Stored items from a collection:

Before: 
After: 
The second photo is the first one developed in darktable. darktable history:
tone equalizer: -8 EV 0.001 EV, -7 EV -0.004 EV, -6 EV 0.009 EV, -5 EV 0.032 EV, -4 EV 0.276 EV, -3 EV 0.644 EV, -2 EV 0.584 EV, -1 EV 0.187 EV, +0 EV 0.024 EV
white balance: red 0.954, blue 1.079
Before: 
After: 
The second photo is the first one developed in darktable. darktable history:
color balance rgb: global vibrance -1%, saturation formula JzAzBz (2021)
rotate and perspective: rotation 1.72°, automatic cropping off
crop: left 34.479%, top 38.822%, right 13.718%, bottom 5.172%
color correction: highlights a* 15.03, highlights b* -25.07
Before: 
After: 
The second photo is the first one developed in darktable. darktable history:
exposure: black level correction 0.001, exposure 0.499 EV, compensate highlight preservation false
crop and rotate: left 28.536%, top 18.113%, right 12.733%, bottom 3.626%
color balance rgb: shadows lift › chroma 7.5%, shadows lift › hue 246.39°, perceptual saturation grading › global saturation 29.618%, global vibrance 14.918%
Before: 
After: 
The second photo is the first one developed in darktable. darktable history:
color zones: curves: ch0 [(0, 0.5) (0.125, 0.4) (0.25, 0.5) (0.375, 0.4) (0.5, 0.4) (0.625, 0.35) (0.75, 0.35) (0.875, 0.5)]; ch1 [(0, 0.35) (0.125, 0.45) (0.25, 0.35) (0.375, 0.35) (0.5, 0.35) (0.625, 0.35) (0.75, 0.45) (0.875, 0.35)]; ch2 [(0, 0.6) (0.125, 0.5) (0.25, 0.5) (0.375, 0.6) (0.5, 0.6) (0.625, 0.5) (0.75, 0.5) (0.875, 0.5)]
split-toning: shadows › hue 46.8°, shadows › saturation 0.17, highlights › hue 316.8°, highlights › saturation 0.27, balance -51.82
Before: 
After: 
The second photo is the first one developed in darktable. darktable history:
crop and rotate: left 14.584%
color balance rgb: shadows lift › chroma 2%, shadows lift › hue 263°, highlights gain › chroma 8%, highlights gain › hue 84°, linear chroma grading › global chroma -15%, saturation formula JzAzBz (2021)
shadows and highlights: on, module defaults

— Exercise brief —
Echo these lines back unchanged, from the first to the last.

— Full response —
Before: 
After: 
The second photo is the first one developed in darktable. darktable history:
tone equalizer: -8 EV 0.001 EV, -7 EV -0.004 EV, -6 EV 0.009 EV, -5 EV 0.032 EV, -4 EV 0.276 EV, -3 EV 0.644 EV, -2 EV 0.584 EV, -1 EV 0.187 EV, +0 EV 0.024 EV
white balance: red 0.954, blue 1.079
Before: 
After: 
The second photo is the first one developed in darktable. darktable history:
color balance rgb: global vibrance -1%, saturation formula JzAzBz (2021)
rotate and perspective: rotation 1.72°, automatic cropping off
crop: left 34.479%, top 38.822%, right 13.718%, bottom 5.172%
color correction: highlights a* 15.03, highlights b* -25.07
Before: 
After: 
The second photo is the first one developed in darktable. darktable history:
exposure: black level correction 0.001, exposure 0.499 EV, compensate highlight preservation false
crop and rotate: left 28.536%, top 18.113%, right 12.733%, bottom 3.626%
color balance rgb: shadows lift › chroma 7.5%, shadows lift › hue 246.39°, perceptual saturation grading › global saturation 29.618%, global vibrance 14.918%
Before: 
After: 
The second photo is the first one developed in darktable. darktable history:
color zones: curves: ch0 [(0, 0.5) (0.125, 0.4) (0.25, 0.5) (0.375, 0.4) (0.5, 0.4) (0.625, 0.35) (0.75, 0.35) (0.875, 0.5)]; ch1 [(0, 0.35) (0.125, 0.45) (0.25, 0.35) (0.375, 0.35) (0.5, 0.35) (0.625, 0.35) (0.75, 0.45) (0.875, 0.35)]; ch2 [(0, 0.6) (0.125, 0.5) (0.25, 0.5) (0.375, 0.6) (0.5, 0.6) (0.625, 0.5) (0.75, 0.5) (0.875, 0.5)]
split-toning: shadows › hue 46.8°, shadows › saturation 0.17, highlights › hue 316.8°, highlights › saturation 0.27, balance -51.82
Before: 
After: 
The second photo is the first one developed in darktable. darktable history:
crop and rotate: left 14.584%
color balance rgb: shadows lift › chroma 2%, shadows lift › hue 263°, highlights gain › chroma 8%, highlights gain › hue 84°, linear chroma grading › global chroma -15%, saturation formula JzAzBz (2021)
shadows and highlights: on, module defaults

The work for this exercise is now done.